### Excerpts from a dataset
----

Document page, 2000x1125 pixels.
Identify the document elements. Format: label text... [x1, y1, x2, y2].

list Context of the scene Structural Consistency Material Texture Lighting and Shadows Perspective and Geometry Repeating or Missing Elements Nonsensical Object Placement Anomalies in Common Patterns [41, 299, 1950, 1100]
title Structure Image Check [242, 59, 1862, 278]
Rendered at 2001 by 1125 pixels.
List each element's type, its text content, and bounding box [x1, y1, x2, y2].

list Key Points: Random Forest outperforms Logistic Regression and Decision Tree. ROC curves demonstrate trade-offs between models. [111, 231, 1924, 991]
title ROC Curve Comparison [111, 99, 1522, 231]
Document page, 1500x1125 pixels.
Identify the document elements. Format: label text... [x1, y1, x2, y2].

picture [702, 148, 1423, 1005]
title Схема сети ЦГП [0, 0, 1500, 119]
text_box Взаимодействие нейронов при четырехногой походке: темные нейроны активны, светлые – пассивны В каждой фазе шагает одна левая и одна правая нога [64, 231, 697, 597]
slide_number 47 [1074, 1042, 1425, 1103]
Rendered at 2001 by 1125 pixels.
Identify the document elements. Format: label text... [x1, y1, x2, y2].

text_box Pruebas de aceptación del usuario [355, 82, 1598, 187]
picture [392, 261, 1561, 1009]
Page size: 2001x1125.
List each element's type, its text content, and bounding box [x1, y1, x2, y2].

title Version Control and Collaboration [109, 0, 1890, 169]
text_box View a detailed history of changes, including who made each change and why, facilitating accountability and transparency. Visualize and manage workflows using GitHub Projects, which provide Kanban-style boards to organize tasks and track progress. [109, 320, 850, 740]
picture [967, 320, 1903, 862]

----

### BRIEF
Answer with nothing but the count of lines in the entries that hold the word "pixels".

### WRITTEN RESPONSE
4